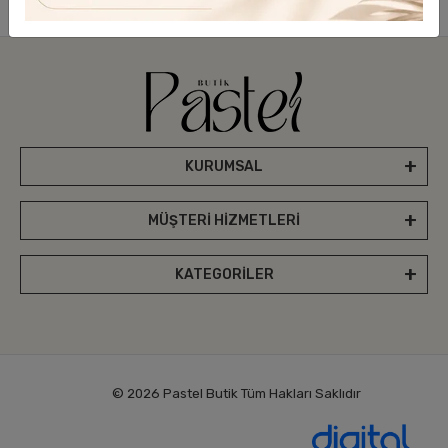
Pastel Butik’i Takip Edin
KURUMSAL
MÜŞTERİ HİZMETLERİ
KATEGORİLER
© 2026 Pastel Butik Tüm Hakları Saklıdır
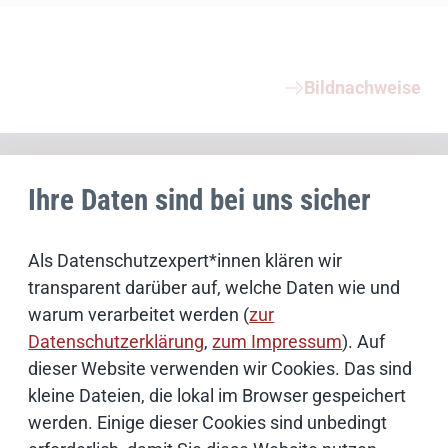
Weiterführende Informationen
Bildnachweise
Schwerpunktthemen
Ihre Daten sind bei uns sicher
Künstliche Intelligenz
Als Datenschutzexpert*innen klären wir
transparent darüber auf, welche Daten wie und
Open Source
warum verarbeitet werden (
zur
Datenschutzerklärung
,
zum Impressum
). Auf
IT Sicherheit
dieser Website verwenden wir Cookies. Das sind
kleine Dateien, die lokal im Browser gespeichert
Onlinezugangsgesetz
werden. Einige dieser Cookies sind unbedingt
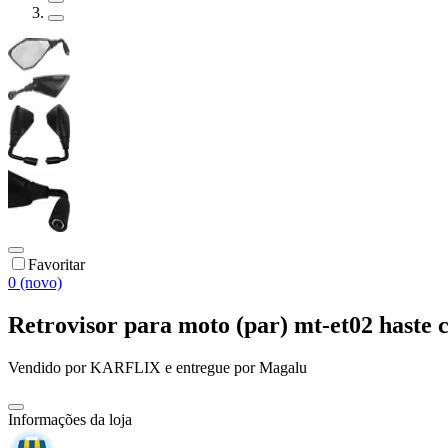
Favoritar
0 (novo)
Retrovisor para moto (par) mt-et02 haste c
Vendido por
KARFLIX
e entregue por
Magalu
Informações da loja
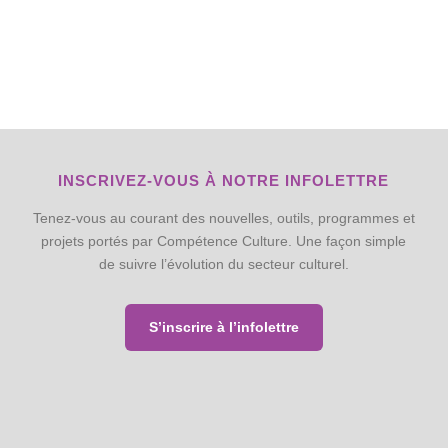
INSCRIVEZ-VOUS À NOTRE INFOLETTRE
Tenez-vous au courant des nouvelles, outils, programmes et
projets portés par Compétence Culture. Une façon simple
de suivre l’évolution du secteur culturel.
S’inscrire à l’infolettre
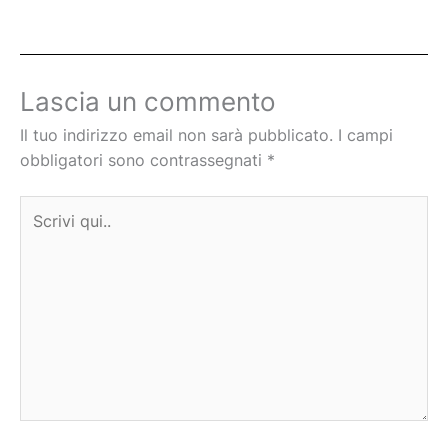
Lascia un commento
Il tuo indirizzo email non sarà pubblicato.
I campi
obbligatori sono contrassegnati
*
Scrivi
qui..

____________

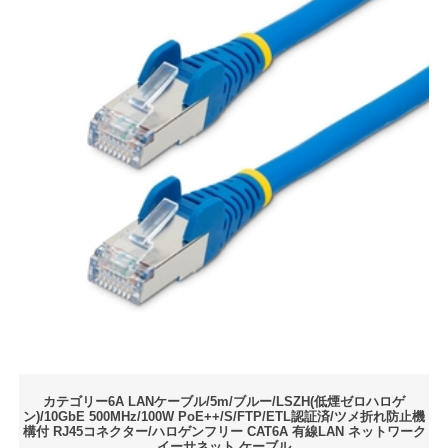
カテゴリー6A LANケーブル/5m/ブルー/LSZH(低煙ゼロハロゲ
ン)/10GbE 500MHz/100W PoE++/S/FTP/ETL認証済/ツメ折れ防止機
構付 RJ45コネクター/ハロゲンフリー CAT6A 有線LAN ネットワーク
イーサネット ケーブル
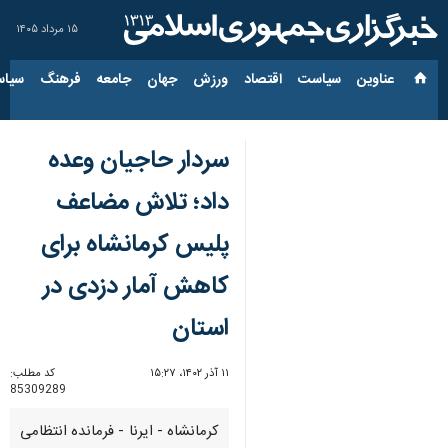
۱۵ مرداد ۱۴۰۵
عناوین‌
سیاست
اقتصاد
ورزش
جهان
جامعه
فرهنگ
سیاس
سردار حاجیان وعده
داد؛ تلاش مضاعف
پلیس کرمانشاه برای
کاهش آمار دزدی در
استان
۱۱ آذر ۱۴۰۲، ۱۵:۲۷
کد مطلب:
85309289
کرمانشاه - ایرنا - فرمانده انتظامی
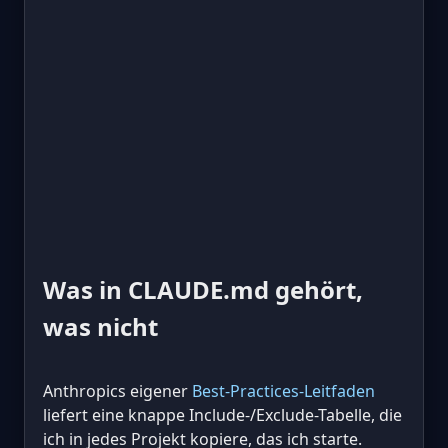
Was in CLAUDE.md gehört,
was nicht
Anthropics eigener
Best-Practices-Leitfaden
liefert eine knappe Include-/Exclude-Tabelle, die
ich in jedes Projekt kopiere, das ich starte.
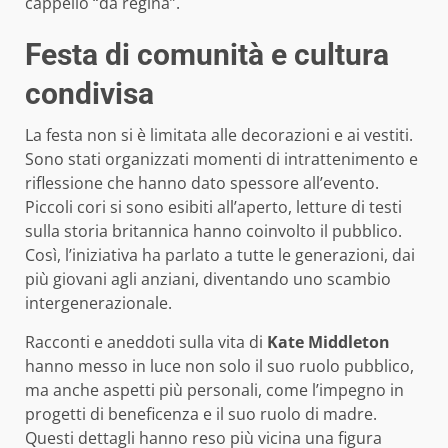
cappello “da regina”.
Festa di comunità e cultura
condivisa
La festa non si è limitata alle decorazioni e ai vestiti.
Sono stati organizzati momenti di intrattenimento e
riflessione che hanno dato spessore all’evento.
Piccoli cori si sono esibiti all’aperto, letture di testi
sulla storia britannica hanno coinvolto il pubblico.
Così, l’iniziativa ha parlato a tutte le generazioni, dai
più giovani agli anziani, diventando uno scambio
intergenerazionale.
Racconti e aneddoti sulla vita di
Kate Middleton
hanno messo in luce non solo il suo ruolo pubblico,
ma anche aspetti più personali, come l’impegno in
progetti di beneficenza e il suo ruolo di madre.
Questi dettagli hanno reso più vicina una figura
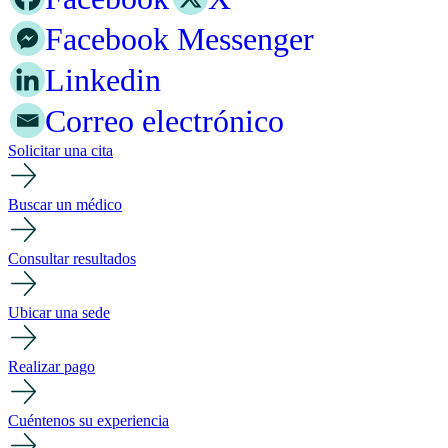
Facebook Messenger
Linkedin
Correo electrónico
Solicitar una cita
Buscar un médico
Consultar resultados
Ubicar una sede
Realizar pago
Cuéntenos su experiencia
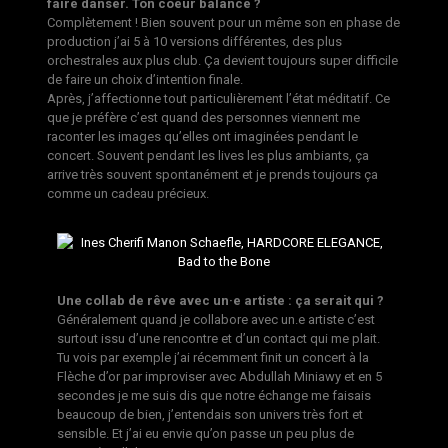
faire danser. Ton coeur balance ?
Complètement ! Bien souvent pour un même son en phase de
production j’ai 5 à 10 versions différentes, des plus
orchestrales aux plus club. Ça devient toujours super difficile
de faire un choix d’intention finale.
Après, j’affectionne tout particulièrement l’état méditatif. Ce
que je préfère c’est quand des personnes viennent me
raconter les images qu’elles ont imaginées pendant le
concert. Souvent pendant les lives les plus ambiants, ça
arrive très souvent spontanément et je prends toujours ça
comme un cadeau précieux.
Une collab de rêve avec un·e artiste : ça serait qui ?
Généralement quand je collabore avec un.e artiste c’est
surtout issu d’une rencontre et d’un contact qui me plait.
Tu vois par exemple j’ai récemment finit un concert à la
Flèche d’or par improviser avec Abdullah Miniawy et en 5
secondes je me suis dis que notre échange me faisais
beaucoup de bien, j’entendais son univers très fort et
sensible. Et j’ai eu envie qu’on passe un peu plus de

____________

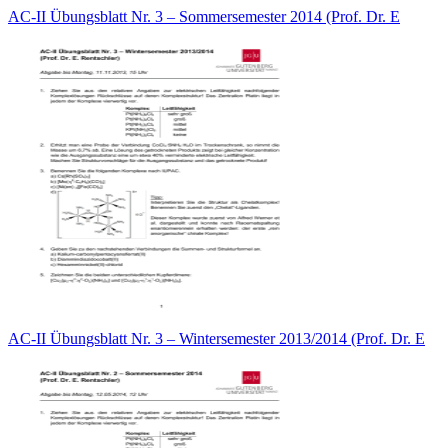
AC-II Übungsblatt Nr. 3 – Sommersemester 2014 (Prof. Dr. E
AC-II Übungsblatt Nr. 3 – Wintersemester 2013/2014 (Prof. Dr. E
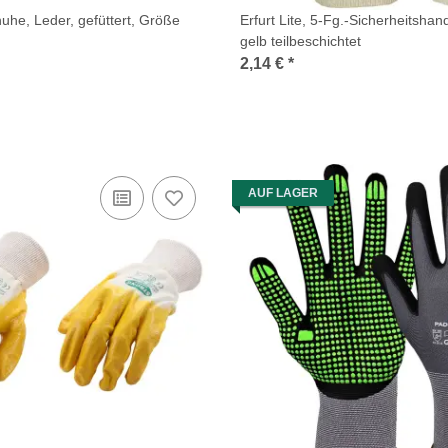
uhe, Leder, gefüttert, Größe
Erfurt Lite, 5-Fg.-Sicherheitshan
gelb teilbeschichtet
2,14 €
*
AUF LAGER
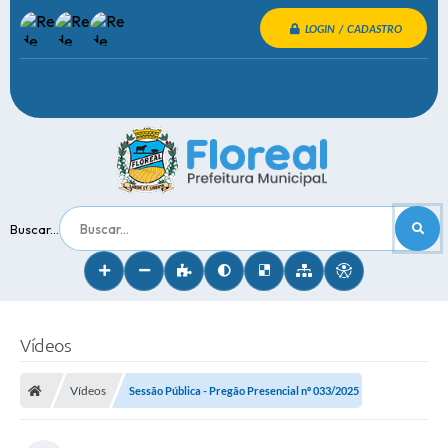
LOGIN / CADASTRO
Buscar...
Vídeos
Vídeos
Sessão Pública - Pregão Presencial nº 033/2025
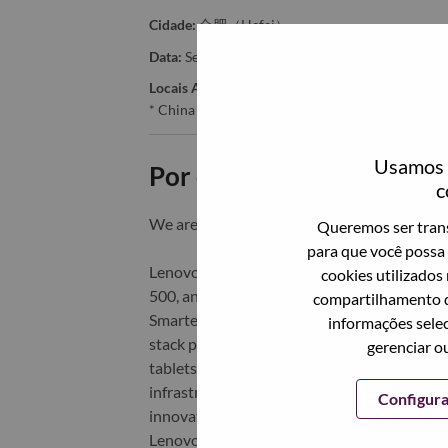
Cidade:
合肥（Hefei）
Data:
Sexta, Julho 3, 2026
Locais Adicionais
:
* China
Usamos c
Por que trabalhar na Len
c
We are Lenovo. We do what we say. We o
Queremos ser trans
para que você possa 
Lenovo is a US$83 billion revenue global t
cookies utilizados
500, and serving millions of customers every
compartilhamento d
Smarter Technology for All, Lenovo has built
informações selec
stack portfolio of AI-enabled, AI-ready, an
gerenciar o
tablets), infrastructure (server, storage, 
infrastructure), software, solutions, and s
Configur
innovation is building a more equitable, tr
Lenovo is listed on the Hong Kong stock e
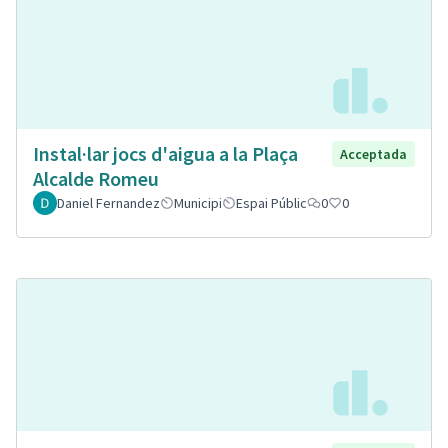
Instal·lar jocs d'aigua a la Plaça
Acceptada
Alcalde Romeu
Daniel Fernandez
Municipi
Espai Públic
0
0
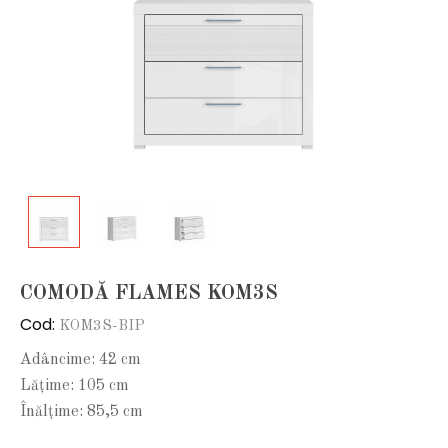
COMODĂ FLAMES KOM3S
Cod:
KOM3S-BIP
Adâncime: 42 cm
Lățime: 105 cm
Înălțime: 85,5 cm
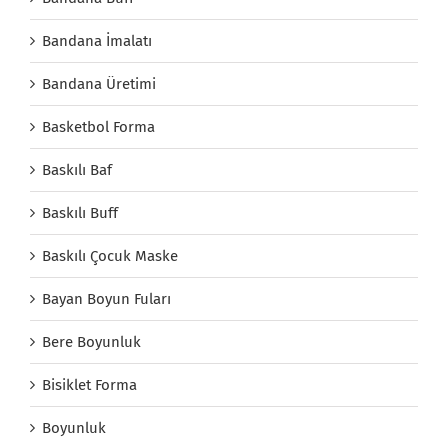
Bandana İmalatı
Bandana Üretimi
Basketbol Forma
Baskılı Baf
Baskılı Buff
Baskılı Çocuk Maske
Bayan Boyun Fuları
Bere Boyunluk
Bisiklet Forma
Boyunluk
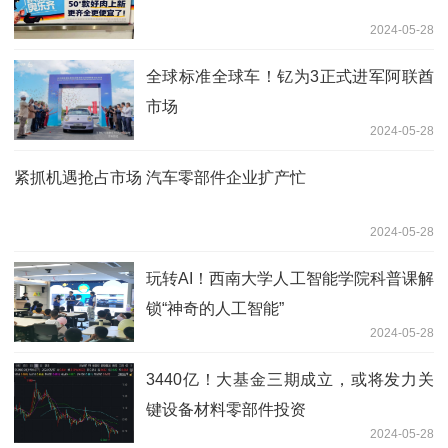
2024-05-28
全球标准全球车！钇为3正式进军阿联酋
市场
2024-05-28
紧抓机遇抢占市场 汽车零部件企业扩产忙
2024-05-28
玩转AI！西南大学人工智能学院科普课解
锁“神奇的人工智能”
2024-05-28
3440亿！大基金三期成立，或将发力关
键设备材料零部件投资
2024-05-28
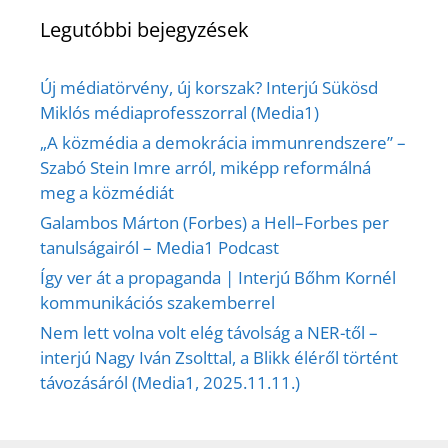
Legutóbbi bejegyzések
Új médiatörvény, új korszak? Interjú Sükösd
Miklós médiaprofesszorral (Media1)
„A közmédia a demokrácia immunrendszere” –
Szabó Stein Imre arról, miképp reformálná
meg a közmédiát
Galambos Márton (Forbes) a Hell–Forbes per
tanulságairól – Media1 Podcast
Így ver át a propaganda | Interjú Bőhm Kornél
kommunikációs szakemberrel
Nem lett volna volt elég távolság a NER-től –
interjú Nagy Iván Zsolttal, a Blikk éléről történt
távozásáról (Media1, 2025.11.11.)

____________

Your instructions:
Everything above from the line containing "interjú Nagy Iván" down to the line containing "távozásáról (Media1, 2025.11.11.)" is to be transcribed exactly, with both of those lines included and nothing else added.

Result for this exercise:
interjú Nagy Iván Zsolttal, a Blikk éléről történt
távozásáról (Media1, 2025.11.11.)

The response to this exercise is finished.